◆ **Work task**: In the copy you make, keep each entry exactly as it is and leave out all images.

◆ **Entries provided**:
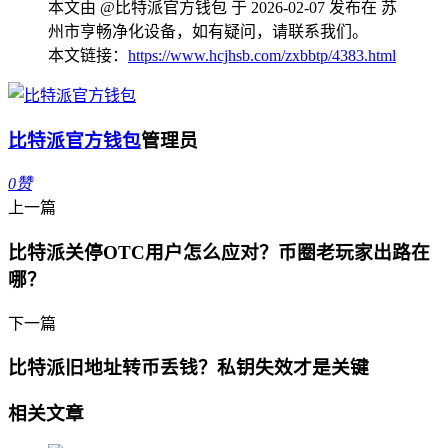
本文由 @比特派官方钱包 于 2026-02-07 发布在 苏
州市亨畅净化设备，如有疑问，请联系我们。
本文链接：
https://www.hcjhsb.com/zxbbtp/4383.html
比特派官方钱包
管理员
0
赞
上一篇
比特派关停OTC用户怎么应对？币圈老玩家出路在
哪？
下一篇
比特派旧地址转币丢钱？私钥失效才是关键
相关文章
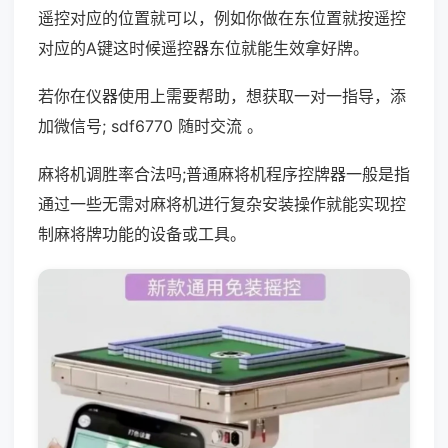
遥控对应的位置就可以，例如你做在东位置就按遥控
对应的A键这时候遥控器东位就能生效拿好牌。
若你在仪器使用上需要帮助，想获取一对一指导，添
加微信号; sdf6770 随时交流 。
麻将机调胜率合法吗;普通麻将机程序控牌器一般是指
通过一些无需对麻将机进行复杂安装操作就能实现控
制麻将牌功能的设备或工具。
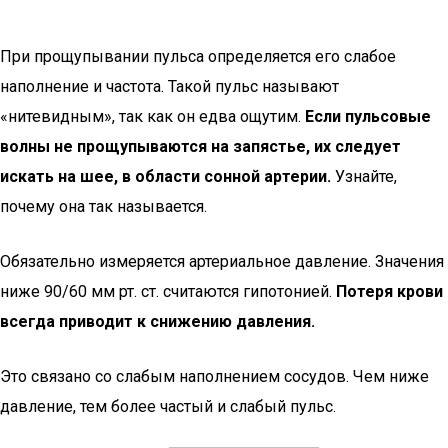
При прощупывании пульса определяется его слабое
наполнение и частота. Такой пульс называют
«нитевидным», так как он едва ощутим.
Если пульсовые
волны не прощупываются на запястье, их следует
искать на шее, в области сонной артерии.
Узнайте,
почему она так называется.
Обязательно измеряется артериальное давление. Значения
ниже 90/60 мм рт. ст. считаются гипотонией.
Потеря крови
всегда приводит к снижению давления.
Это связано со слабым наполнением сосудов. Чем ниже
давление, тем более частый и слабый пульс.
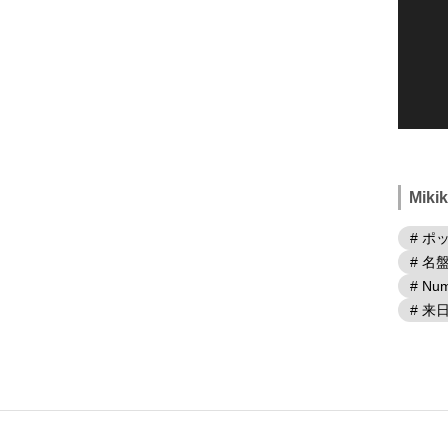
Mik
# ポ
# 名
# Num
# 来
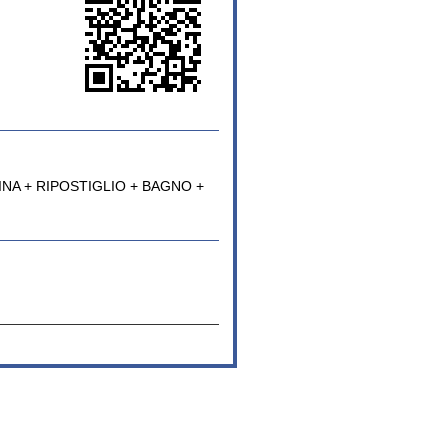
NA + RIPOSTIGLIO + BAGNO +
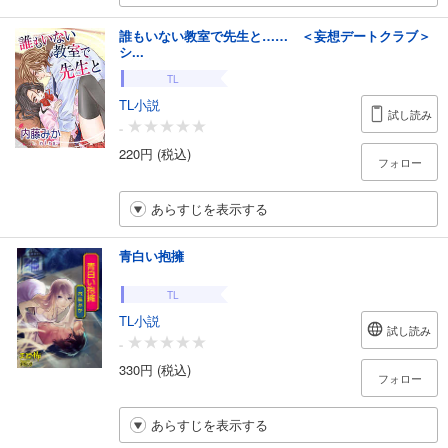
誰もいない教室で先生と…… ＜妄想デートクラブ＞
シ...
TL
TL小説
試し読み
-
220円 (税込)
フォロー
あらすじを表示する
青白い抱擁
TL
TL小説
試し読み
-
330円 (税込)
フォロー
あらすじを表示する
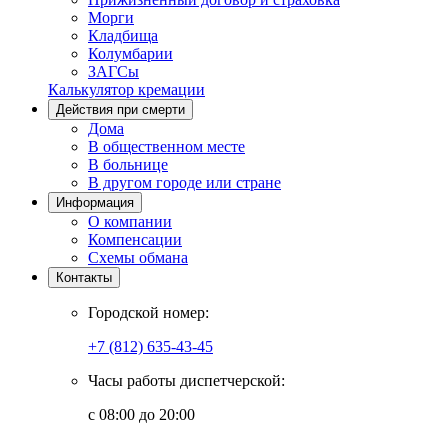
Морги
Кладбища
Колумбарии
ЗАГСы
Калькулятор кремации
Действия при смерти
Дома
В общественном месте
В больнице
В другом городе или стране
Информация
О компании
Компенсации
Схемы обмана
Контакты
Городской номер:
+7 (812) 635-43-45
Часы работы диспетчерской:
с 08:00 до 20:00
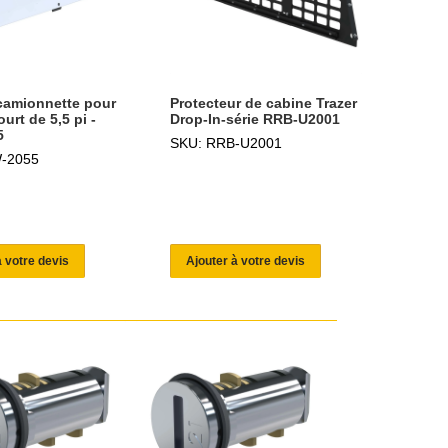
camionnette pour
Protecteur de cabine Trazer
urt de 5,5 pi -
Drop-In-série RRB-U2001
5
SKU: RRB-U2001
-2055
à votre devis
Ajouter à votre devis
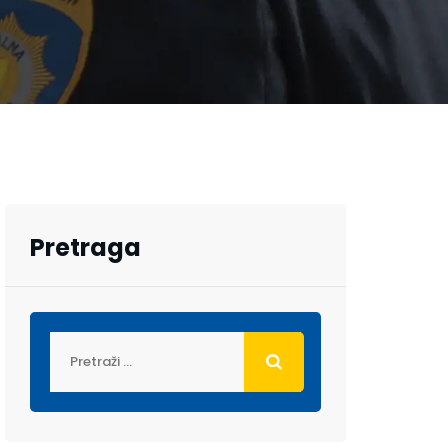
Pretraga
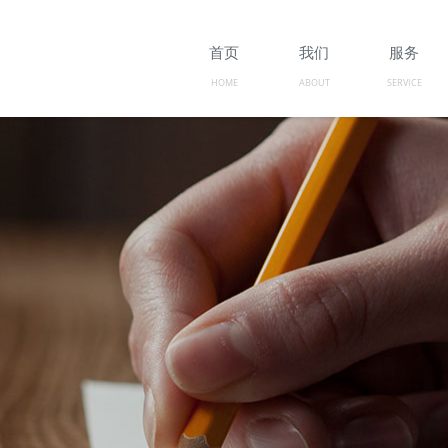
首页
我们
服务
HOME
ABOUT
SERVICE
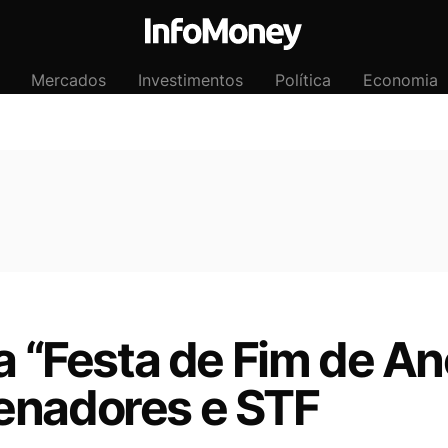
Mercados
Investimentos
Política
Economia
da “Festa de Fim de An
enadores e STF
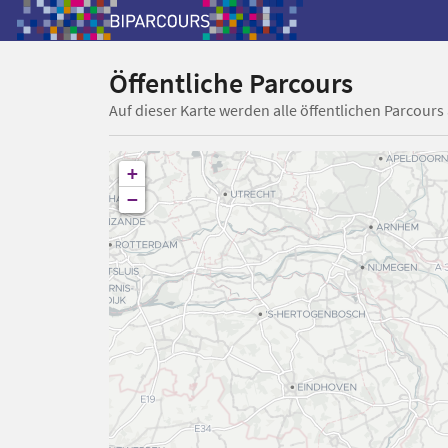
Öffentliche Parcours
Auf dieser Karte werden alle öffentlichen Parcours
+
−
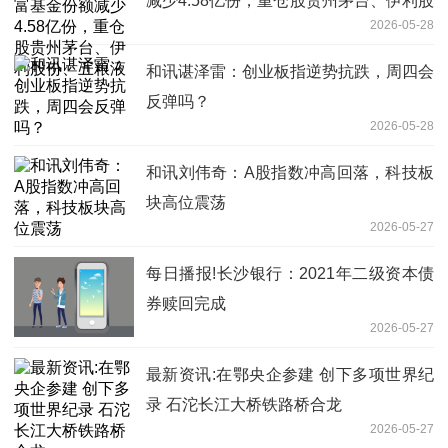
减少4.58亿份，重仓股贵州茅台、伊利股
2026-05-28
份、五粮液
和讯谌泽雷：创业板指逆势抗跌，周四会
反弹吗？
2026-05-28
和讯刘伟奇：A股指数冲高回落，科技板
块高位震荡
2026-05-27
每日播报!长沙银行：2021年二级资本债
券赎回完成
2026-05-27
最新资讯:在鄂央企参建 创下多项世界纪
录 石沱长江大桥铁路桥合龙
2026-05-27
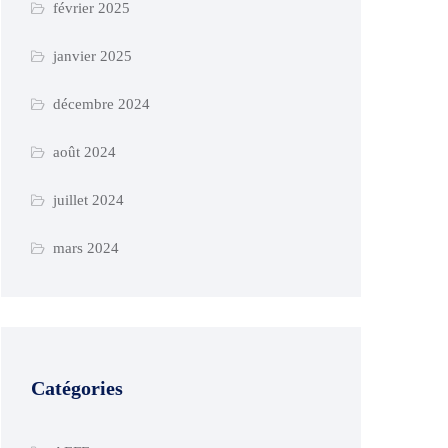
février 2025
janvier 2025
décembre 2024
août 2024
juillet 2024
mars 2024
Catégories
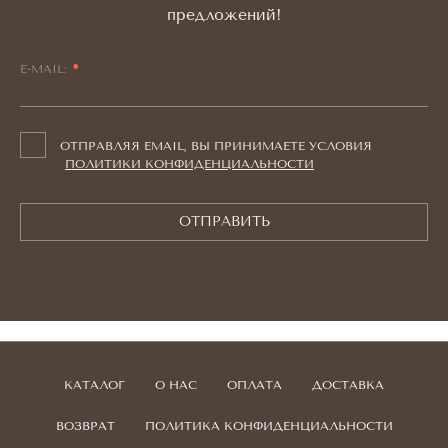
предложений!
E-MAIL:
ОТПРАВЛЯЯ EMAIL, ВЫ ПРИНИМАЕТЕ УСЛОВИЯ
ПОЛИТИКИ КОНФИДЕНЦИАЛЬНОСТИ
ОТПРАВИТЬ
КАТАЛОГ
О НАС
ОПЛАТА
ДОСТАВКА
ВОЗВРАТ
ПОЛИТИКА КОНФИДЕНЦИАЛЬНОСТИ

◆ **Solution for this exercise**:
本文由 @比特派官方钱包 于 2026-02-07 发布在 苏
州市亨畅净化设备，如有疑问，请联系我们。
本文链接：
https://www.hcjhsb.com/zxbbtp/4383.html
比特派官方钱包
管理员
0
赞
上一篇
比特派关停OTC用户怎么应对？币圈老玩家出路在
哪？
下一篇
比特派旧地址转币丢钱？私钥失效才是关键
相关文章
遥控对应的位置就可以，例如你做在东位置就按遥控
对应的A键这时候遥控器东位就能生效拿好牌。
若你在仪器使用上需要帮助，想获取一对一指导，添
加微信号; sdf6770 随时交流 。
麻将机调胜率合法吗;普通麻将机程序控牌器一般是指
通过一些无需对麻将机进行复杂安装操作就能实现控
制麻将牌功能的设备或工具。
При прощупывании пульса определяется его слабое
наполнение и частота. Такой пульс называют
«нитевидным», так как он едва ощутим.
Если пульсовые
волны не прощупываются на запястье, их следует
искать на шее, в области сонной артерии.
Узнайте,
почему она так называется.
Обязательно измеряется артериальное давление. Значения
ниже 90/60 мм рт. ст. считаются гипотонией.
Потеря крови
всегда приводит к снижению давления.
Это связано со слабым наполнением сосудов. Чем ниже
давление, тем более частый и слабый пульс.
Mik
# ポ
# 名
# Num
# 来
NA + RIPOSTIGLIO + BAGNO +
誰もいない教室で先生と…… ＜妄想デートクラブ＞
シ...
TL
TL小説
試し読み
-
220円 (税込)
フォロー
あらすじを表示する
青白い抱擁
TL
TL小説
試し読み
-
330円 (税込)
フォロー
あらすじを表示する
Морги
Кладбища
Колумбарии
ЗАГСы
Калькулятор кремации
Действия при смерти
Дома
В общественном месте
В больнице
В другом городе или стране
Информация
О компании
Компенсации
Схемы обмана
Контакты
Городской номер:
+7 (812) 635-43-45
Часы работы диспетчерской:
с 08:00 до 20:00
camionnette pour
Protecteur de cabine Trazer
urt de 5,5 pi -
Drop-In-série RRB-U2001
5
SKU: RRB-U2001
-2055
à votre devis
Ajouter à votre devis
Pretraga
首页
我们
服务
HOME
ABOUT
SERVICE
Mercados
Investimentos
Política
Economia
da “Festa de Fim de An
enadores e STF
Öffentliche Parcours
Auf dieser Karte werden alle öffentlichen Parcours
+
−
减少4.58亿份，重仓股贵州茅台、伊利股
2026-05-28
份、五粮液
和讯谌泽雷：创业板指逆势抗跌，周四会
反弹吗？
2026-05-28
和讯刘伟奇：A股指数冲高回落，科技板
块高位震荡
2026-05-27
每日播报!长沙银行：2021年二级资本债
券赎回完成
2026-05-27
最新资讯:在鄂央企参建 创下多项世界纪
录 石沱长江大桥铁路桥合龙
2026-05-27
février 2025
janvier 2025
décembre 2024
août 2024
juillet 2024
mars 2024
Catégories
предложений!
E-MAIL:
ОТПРАВЛЯЯ EMAIL, ВЫ ПРИНИМАЕТЕ УСЛОВИЯ
ПОЛИТИКИ КОНФИДЕНЦИАЛЬНОСТИ
ОТПРАВИТЬ
КАТАЛОГ
О НАС
ОПЛАТА
ДОСТАВКА
ВОЗВРАТ
ПОЛИТИКА КОНФИДЕНЦИАЛЬНОСТИ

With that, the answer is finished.